[Entries taken from a collection]
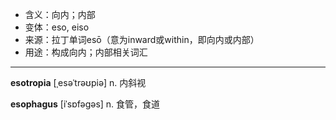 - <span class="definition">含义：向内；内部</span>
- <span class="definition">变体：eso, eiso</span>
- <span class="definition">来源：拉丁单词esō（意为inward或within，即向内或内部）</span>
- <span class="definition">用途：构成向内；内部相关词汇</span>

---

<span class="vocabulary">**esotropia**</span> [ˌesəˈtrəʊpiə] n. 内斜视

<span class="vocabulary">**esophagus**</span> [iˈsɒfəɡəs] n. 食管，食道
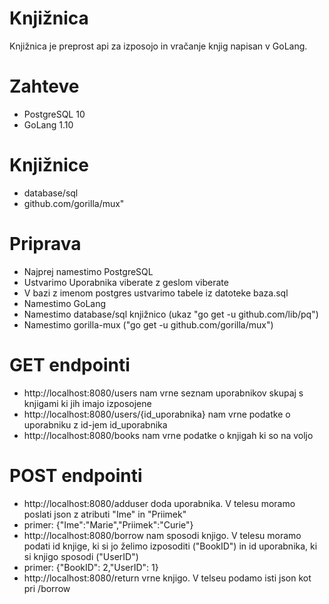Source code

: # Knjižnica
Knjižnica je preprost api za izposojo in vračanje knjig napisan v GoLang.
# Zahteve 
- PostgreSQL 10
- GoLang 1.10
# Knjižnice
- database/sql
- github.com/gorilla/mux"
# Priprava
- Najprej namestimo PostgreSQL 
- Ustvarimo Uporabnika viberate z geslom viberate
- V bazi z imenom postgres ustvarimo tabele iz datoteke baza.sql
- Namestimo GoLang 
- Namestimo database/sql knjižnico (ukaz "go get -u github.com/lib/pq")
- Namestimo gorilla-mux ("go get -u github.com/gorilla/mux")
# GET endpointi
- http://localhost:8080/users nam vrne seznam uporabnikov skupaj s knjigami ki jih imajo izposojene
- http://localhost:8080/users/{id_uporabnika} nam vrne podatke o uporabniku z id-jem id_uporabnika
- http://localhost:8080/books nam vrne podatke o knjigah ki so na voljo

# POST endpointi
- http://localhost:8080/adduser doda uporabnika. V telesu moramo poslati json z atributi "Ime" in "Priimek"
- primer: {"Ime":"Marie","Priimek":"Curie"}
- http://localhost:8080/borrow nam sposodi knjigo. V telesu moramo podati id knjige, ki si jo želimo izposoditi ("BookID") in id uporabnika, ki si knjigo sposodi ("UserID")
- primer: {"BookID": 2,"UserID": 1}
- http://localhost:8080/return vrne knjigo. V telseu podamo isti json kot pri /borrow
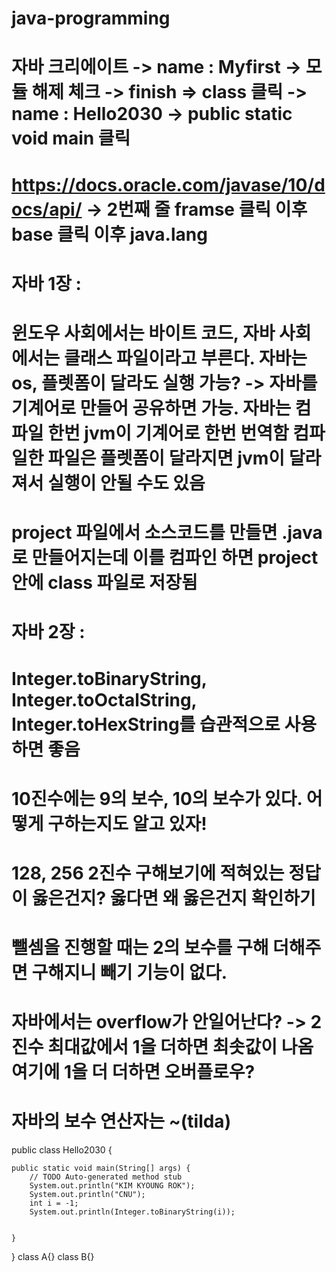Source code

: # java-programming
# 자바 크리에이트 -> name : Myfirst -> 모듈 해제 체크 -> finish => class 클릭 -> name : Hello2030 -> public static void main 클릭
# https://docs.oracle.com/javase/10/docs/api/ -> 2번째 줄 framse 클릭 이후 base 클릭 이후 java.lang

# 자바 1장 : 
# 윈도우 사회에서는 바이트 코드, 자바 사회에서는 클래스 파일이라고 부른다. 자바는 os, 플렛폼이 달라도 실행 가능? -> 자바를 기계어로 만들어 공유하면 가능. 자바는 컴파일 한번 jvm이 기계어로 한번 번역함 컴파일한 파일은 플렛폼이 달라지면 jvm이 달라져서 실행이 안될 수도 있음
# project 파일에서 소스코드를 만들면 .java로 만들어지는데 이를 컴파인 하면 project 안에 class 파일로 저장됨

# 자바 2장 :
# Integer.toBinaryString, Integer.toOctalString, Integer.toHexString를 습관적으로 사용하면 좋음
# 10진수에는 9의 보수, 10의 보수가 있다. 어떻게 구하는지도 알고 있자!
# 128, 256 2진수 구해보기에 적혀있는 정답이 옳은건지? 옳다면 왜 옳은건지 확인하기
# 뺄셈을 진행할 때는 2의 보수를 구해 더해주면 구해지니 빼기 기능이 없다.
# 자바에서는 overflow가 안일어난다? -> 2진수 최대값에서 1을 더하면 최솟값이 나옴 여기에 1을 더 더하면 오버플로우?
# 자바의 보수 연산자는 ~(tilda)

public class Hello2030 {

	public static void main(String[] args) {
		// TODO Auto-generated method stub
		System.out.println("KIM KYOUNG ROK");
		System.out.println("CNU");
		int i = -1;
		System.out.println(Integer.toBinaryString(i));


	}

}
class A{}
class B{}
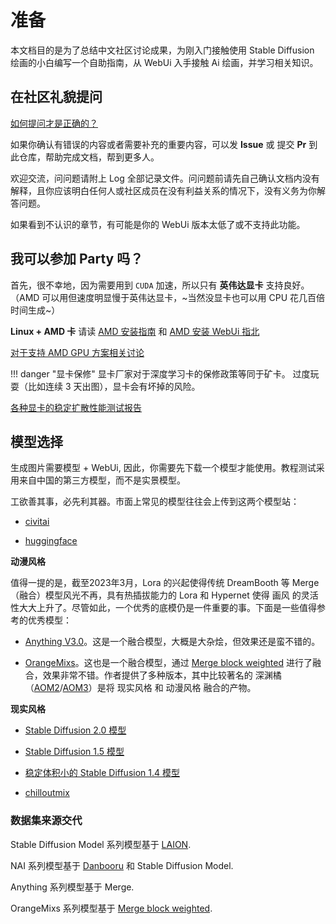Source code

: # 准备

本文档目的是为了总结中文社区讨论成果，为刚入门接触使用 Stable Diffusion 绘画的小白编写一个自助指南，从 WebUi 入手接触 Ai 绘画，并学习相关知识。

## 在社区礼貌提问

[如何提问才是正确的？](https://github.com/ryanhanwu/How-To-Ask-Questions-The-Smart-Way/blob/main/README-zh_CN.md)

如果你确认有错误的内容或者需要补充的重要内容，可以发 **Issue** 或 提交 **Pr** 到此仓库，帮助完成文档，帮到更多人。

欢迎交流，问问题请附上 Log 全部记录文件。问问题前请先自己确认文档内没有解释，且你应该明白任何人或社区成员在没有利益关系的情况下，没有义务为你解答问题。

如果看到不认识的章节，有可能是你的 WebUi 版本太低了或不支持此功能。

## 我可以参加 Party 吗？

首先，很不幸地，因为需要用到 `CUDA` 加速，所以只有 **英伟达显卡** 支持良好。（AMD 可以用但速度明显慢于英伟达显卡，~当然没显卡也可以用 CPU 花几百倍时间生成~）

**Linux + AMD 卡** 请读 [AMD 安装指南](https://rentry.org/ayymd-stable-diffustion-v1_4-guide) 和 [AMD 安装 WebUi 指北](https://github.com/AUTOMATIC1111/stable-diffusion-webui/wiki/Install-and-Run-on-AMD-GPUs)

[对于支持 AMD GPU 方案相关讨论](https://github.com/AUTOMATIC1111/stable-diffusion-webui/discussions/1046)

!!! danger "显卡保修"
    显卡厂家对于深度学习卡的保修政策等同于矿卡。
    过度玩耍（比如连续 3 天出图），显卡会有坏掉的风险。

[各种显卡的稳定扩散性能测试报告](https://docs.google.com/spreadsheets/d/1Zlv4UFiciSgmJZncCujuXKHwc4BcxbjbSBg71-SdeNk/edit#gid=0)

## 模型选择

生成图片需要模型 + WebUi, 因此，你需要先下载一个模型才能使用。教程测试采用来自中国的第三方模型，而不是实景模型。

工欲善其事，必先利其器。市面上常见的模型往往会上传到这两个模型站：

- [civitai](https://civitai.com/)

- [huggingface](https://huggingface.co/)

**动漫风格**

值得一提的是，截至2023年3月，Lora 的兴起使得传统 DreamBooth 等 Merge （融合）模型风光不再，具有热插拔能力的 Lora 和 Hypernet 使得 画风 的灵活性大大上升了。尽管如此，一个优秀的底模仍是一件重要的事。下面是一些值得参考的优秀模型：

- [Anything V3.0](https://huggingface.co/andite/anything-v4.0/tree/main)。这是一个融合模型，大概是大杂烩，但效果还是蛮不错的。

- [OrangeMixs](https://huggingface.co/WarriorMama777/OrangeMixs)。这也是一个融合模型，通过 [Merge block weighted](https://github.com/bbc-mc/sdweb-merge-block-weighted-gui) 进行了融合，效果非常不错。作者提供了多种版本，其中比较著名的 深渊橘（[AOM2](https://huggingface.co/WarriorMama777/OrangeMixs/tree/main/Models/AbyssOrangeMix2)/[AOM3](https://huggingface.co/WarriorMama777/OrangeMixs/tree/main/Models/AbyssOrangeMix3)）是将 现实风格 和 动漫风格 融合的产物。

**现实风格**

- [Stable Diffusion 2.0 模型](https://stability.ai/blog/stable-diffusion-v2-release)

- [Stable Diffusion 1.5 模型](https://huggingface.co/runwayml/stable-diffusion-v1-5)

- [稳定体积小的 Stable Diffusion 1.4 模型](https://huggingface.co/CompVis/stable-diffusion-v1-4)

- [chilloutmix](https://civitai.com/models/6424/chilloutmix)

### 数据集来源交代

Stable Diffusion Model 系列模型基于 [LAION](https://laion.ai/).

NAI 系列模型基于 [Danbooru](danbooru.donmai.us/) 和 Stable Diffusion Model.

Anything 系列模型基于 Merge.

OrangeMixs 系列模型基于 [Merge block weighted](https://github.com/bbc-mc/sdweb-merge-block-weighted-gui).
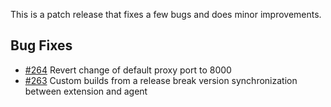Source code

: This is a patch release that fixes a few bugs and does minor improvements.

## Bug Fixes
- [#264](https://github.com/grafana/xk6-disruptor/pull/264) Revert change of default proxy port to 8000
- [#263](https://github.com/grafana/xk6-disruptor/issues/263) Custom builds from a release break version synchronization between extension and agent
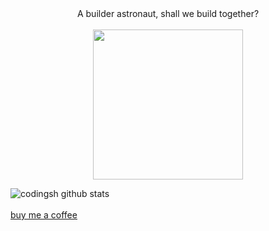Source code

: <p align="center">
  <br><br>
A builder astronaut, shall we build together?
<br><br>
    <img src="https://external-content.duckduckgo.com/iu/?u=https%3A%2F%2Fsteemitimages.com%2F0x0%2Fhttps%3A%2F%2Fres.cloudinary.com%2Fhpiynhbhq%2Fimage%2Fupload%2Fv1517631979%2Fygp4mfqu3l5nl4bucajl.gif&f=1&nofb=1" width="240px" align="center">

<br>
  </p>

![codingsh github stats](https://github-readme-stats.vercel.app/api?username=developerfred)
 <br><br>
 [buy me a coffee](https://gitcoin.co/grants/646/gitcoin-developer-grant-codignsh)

EXERCISE: Pick out every line above that holds the word "Anything" and copy it.

RESPONSE BELOW:
- [Anything V3.0](https://huggingface.co/andite/anything-v4.0/tree/main)。这是一个融合模型，大概是大杂烩，但效果还是蛮不错的。
Anything 系列模型基于 Merge.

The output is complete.